At the end of the study period the LC group lost as much weight and had better insulin regulation:

“Both groups of subjects had significant weight loss over the 10 wk of diet intervention and nearly identical improvements in body weight and fat mass. LF subjects lost an average of 6.8 kg and had a decrease in body mass index of 2.2 kg/m2, compared with a loss of 7.0 kg and decrease in body mass index of 2.1 kg/m2 in the LC subjects. The LF group better preserved lean body mass when compared with the LC group; however, only the LC group had a significant decrease in circulating insulin concentrations.”

The authors conclude:

“”These data suggest that energy restriction achieved by a very LC diet is equally effective as a LF diet strategy for weight loss and decreasing body fat in overweight and obese adults.”

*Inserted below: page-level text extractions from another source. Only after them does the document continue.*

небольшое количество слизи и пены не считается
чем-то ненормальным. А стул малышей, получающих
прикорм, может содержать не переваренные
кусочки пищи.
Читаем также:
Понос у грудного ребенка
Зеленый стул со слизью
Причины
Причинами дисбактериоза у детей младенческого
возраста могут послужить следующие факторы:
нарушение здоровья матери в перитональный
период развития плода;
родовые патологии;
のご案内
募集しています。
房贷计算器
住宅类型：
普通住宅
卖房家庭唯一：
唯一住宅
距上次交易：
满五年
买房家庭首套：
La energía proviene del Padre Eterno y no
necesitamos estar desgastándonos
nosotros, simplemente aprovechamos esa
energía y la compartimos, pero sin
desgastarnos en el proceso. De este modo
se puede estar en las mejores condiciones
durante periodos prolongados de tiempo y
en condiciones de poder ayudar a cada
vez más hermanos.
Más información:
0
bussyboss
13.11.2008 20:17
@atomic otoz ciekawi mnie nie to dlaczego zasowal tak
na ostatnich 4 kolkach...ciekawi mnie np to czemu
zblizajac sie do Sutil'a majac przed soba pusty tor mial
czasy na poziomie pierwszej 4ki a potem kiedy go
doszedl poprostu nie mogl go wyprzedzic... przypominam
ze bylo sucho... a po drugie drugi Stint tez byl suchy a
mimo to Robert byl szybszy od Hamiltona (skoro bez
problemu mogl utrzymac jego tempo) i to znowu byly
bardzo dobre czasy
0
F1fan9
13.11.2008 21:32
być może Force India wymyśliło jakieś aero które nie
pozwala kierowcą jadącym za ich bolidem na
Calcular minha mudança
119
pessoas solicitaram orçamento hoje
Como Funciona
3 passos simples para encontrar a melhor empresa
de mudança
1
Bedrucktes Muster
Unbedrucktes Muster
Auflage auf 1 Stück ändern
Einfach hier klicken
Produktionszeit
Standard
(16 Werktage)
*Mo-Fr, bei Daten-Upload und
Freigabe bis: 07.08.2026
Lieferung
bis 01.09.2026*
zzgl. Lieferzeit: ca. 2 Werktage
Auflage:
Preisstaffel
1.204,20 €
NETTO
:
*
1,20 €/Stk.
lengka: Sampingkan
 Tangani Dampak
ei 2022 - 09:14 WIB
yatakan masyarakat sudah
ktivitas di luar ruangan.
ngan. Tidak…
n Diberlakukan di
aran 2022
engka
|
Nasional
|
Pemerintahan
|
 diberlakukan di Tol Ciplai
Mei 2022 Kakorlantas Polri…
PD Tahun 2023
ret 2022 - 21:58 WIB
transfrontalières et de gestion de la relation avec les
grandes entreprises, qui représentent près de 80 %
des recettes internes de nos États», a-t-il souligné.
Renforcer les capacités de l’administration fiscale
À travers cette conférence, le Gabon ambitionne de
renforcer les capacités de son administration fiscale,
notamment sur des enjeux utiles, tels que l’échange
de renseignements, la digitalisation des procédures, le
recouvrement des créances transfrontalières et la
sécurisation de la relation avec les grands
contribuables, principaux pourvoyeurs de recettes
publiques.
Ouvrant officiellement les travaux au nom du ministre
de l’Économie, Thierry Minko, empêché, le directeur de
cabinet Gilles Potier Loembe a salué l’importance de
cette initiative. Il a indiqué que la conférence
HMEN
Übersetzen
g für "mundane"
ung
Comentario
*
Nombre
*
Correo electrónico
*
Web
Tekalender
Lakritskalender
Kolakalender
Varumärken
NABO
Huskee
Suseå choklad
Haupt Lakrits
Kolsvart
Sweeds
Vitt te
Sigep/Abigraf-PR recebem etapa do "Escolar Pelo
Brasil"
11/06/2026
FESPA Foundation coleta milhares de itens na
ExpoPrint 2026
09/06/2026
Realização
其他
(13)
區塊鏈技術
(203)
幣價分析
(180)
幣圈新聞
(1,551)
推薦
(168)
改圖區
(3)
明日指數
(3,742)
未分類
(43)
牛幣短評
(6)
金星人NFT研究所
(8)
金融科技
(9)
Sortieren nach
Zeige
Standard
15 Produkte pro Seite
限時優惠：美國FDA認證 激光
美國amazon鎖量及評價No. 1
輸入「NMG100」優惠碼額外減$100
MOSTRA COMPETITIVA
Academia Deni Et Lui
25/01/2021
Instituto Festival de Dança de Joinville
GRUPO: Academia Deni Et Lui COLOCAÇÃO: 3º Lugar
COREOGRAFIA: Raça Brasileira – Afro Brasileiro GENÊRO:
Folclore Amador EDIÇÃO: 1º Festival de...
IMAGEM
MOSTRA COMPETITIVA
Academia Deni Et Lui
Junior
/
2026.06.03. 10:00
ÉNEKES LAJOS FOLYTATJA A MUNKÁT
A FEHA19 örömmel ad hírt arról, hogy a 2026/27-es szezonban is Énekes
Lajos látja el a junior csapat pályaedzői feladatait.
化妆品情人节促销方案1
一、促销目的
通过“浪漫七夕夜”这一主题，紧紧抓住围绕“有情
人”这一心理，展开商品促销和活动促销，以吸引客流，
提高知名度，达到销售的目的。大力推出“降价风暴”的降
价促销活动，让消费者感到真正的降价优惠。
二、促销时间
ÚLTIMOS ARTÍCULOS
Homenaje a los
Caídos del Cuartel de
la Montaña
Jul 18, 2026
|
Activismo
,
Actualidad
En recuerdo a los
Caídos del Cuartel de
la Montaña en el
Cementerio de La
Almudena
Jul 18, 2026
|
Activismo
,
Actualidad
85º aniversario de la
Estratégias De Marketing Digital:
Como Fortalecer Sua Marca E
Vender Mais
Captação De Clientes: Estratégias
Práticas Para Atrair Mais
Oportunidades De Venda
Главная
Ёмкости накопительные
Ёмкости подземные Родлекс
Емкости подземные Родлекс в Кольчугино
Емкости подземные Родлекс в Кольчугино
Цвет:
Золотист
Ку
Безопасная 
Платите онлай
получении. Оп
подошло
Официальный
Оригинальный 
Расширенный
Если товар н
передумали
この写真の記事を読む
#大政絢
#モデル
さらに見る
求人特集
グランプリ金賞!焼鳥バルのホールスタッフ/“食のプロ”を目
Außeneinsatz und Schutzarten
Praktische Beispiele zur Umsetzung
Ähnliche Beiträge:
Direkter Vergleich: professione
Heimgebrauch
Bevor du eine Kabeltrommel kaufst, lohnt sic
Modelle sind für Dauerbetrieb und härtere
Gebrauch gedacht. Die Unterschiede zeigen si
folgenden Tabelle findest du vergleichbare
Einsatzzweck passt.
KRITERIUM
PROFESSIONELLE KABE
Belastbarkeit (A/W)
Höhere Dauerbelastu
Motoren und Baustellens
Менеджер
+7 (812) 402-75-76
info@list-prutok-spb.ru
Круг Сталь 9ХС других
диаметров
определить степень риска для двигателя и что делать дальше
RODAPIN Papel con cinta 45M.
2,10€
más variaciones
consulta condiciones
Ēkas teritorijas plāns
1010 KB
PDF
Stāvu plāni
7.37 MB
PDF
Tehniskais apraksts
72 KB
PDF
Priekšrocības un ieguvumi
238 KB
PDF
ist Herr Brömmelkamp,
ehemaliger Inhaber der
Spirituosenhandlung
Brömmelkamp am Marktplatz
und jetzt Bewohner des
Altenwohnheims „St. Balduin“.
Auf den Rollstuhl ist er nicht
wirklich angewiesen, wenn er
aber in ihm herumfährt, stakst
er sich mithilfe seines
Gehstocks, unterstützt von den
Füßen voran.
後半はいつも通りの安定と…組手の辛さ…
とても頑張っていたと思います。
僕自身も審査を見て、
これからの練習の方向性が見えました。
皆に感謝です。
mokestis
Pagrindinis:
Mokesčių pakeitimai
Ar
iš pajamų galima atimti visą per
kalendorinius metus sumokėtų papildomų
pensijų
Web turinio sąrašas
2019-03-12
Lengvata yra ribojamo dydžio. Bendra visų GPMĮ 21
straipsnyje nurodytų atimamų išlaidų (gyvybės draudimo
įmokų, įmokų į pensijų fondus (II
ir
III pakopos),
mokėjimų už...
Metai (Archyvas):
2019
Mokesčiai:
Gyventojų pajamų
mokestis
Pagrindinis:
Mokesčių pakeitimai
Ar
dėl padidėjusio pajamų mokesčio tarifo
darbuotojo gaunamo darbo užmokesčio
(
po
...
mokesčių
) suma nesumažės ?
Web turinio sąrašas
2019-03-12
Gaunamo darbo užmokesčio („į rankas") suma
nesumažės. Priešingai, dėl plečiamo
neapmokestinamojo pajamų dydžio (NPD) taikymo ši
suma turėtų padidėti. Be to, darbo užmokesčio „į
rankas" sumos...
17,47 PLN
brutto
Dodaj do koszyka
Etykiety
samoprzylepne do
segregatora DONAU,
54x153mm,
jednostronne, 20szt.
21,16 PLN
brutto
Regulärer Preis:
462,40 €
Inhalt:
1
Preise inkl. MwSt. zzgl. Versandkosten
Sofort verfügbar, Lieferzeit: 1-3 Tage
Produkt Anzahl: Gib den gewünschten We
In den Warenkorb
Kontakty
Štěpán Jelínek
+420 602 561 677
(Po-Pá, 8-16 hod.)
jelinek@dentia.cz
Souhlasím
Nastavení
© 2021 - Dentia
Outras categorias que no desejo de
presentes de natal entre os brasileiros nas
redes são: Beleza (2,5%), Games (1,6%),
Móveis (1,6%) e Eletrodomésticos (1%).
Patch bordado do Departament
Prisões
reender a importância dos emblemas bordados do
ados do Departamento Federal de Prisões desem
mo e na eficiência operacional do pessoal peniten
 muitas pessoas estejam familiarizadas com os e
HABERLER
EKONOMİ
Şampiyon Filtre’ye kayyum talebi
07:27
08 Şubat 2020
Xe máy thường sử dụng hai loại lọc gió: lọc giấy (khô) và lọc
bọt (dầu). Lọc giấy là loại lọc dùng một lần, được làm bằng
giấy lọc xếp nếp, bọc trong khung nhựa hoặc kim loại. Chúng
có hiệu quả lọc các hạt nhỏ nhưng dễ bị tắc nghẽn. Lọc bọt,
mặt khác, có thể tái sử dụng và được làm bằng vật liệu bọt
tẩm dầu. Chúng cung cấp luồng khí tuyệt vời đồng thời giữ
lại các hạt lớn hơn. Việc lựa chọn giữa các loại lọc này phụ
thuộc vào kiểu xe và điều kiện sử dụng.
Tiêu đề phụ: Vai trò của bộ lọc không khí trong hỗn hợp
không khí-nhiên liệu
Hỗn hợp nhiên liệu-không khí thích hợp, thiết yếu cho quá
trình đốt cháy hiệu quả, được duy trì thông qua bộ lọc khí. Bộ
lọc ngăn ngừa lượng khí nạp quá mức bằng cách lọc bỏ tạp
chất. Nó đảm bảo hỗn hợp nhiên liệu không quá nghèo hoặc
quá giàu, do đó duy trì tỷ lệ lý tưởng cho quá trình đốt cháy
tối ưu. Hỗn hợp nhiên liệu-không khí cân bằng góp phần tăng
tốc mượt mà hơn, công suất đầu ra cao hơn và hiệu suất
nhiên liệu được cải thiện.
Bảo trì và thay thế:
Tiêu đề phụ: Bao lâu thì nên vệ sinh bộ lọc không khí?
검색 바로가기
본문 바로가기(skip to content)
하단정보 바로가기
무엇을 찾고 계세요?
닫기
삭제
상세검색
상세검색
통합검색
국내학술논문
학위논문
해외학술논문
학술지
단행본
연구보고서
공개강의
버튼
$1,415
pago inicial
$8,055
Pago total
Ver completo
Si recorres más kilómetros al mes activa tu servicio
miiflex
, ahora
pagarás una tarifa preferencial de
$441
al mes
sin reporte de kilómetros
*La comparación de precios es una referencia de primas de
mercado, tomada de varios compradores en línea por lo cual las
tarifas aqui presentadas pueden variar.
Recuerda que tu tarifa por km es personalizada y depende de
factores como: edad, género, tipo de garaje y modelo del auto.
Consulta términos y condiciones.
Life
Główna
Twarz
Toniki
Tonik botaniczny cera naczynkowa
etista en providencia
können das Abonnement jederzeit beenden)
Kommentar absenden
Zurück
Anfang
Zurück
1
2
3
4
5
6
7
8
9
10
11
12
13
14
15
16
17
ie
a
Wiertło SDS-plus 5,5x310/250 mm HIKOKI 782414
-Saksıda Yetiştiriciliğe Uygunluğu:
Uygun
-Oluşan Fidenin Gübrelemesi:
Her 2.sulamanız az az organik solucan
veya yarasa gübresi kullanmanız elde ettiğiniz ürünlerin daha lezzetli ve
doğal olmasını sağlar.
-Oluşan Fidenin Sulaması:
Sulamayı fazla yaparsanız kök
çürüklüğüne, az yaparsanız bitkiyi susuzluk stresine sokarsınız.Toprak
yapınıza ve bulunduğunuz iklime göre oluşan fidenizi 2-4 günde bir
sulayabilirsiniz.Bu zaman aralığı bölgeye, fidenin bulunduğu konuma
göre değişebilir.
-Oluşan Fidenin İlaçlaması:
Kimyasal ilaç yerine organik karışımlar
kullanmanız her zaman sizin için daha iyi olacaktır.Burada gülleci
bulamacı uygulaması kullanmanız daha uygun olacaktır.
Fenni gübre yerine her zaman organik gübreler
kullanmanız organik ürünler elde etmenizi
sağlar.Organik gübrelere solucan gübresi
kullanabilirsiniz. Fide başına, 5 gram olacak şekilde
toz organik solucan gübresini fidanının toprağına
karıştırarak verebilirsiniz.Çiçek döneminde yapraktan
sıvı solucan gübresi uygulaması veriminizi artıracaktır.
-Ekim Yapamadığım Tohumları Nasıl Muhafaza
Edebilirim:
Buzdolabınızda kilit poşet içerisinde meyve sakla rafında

Bottom line: When designing a dietary strategy for weight loss and maintenance the individual patient’s functional and genetic constitution must be carefully considered (inflammation, immune regulation, insulin sensitivity, allergy, intestinal permeability, sleep disordered breathing and hormonal function are fundamentals); but there is an accumulation of evidence suggesting that a high protein, low carbohydrate regimen is a good starting point.